■ TASK DETAILS ■
Take nothing but the lines from the one with "415 612 4.07" through the one with "428 59 11.00" in the entries below, both ends kept, and return them exactly with pictures left out.

■ PROVIDED DATA ■

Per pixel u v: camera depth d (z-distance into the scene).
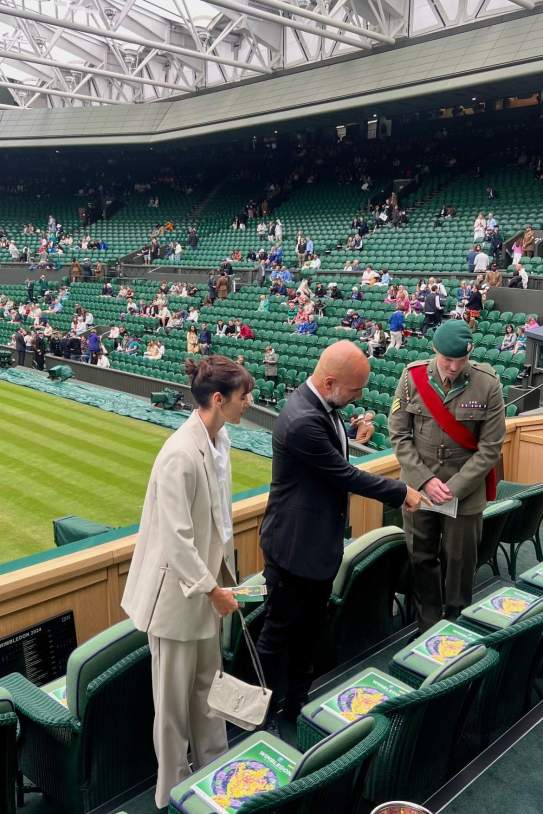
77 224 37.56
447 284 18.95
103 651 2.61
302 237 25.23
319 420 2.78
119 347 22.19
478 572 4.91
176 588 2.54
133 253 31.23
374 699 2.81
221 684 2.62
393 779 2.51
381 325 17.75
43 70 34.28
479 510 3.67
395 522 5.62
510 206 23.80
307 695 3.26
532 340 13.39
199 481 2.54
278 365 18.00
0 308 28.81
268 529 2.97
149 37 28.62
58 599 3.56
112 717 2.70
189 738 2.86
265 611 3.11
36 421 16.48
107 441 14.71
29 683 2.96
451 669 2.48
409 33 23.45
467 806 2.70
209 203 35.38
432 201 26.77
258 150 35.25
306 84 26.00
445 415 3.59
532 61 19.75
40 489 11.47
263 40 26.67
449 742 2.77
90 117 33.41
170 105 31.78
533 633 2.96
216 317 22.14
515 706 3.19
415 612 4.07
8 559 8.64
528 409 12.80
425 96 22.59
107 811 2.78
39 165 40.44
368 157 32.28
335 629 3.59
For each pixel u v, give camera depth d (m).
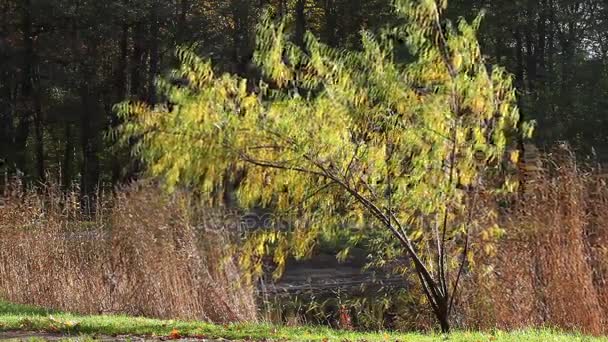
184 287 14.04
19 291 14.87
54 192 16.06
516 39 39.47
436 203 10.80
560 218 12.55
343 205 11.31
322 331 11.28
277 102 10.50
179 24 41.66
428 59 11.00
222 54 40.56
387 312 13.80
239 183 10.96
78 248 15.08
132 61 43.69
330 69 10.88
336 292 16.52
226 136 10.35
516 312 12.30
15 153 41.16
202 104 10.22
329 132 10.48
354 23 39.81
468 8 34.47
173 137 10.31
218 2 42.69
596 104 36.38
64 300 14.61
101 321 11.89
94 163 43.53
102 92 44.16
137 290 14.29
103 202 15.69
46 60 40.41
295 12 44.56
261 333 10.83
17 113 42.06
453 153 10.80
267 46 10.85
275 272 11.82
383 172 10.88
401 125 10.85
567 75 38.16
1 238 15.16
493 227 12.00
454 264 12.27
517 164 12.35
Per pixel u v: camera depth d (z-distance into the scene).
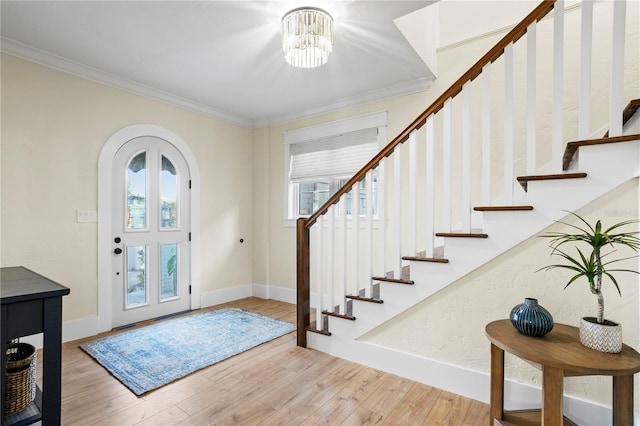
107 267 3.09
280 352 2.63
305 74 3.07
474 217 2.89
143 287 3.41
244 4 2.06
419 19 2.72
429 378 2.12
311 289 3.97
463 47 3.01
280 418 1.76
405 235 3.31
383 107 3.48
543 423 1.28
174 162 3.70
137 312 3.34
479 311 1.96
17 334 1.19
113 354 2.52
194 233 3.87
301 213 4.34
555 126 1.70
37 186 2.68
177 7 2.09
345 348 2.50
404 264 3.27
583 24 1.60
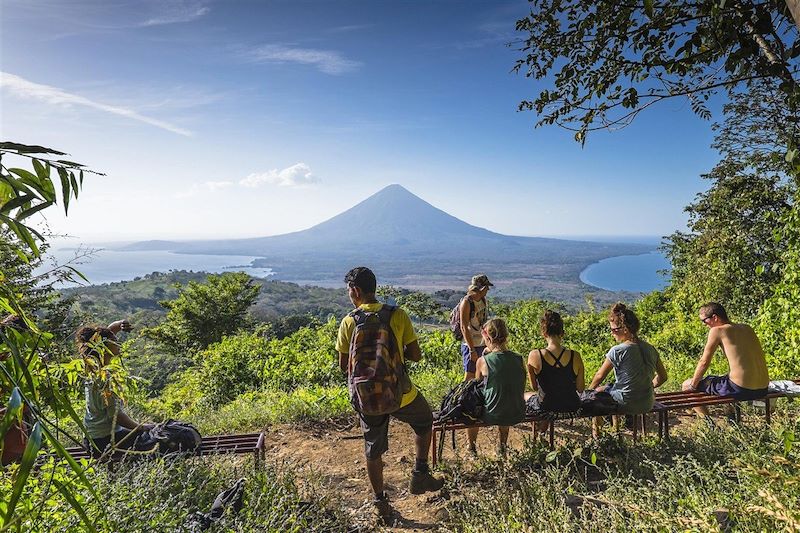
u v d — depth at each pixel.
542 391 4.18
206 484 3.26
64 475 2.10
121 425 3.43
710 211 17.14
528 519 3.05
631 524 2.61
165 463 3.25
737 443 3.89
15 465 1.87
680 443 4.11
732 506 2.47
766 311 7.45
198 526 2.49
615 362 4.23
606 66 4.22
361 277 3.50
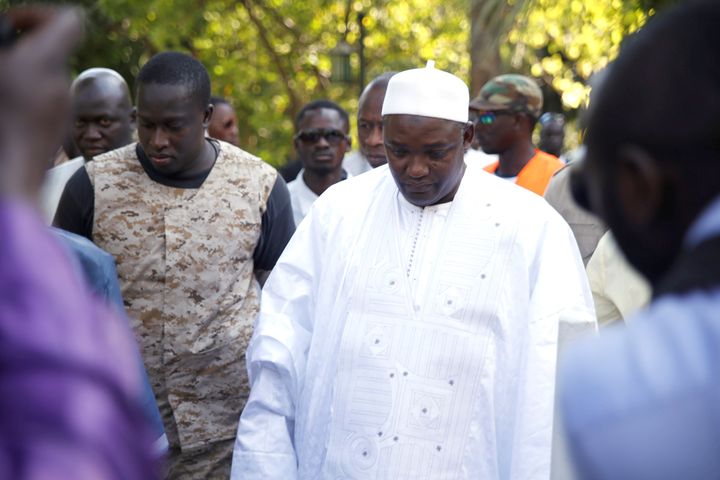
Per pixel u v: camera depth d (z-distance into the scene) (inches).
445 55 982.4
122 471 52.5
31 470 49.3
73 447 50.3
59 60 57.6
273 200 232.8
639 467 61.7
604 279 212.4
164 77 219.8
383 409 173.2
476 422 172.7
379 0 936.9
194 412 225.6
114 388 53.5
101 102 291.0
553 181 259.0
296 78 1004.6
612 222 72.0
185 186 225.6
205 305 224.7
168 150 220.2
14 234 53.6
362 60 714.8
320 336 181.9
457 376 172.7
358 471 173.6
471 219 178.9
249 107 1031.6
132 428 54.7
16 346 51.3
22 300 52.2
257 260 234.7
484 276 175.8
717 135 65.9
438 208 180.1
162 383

■ ANSWER TO THE EXERCISE ■
415 612 4.07
8 559 8.64
528 409 12.80
425 96 22.59
107 811 2.78
39 165 40.44
368 157 32.28
335 629 3.59
For each pixel u v, give camera depth d (m).
184 287 14.04
19 291 14.87
54 192 16.06
516 39 39.47
436 203 10.80
560 218 12.55
343 205 11.31
322 331 11.28
277 102 10.50
179 24 41.66
428 59 11.00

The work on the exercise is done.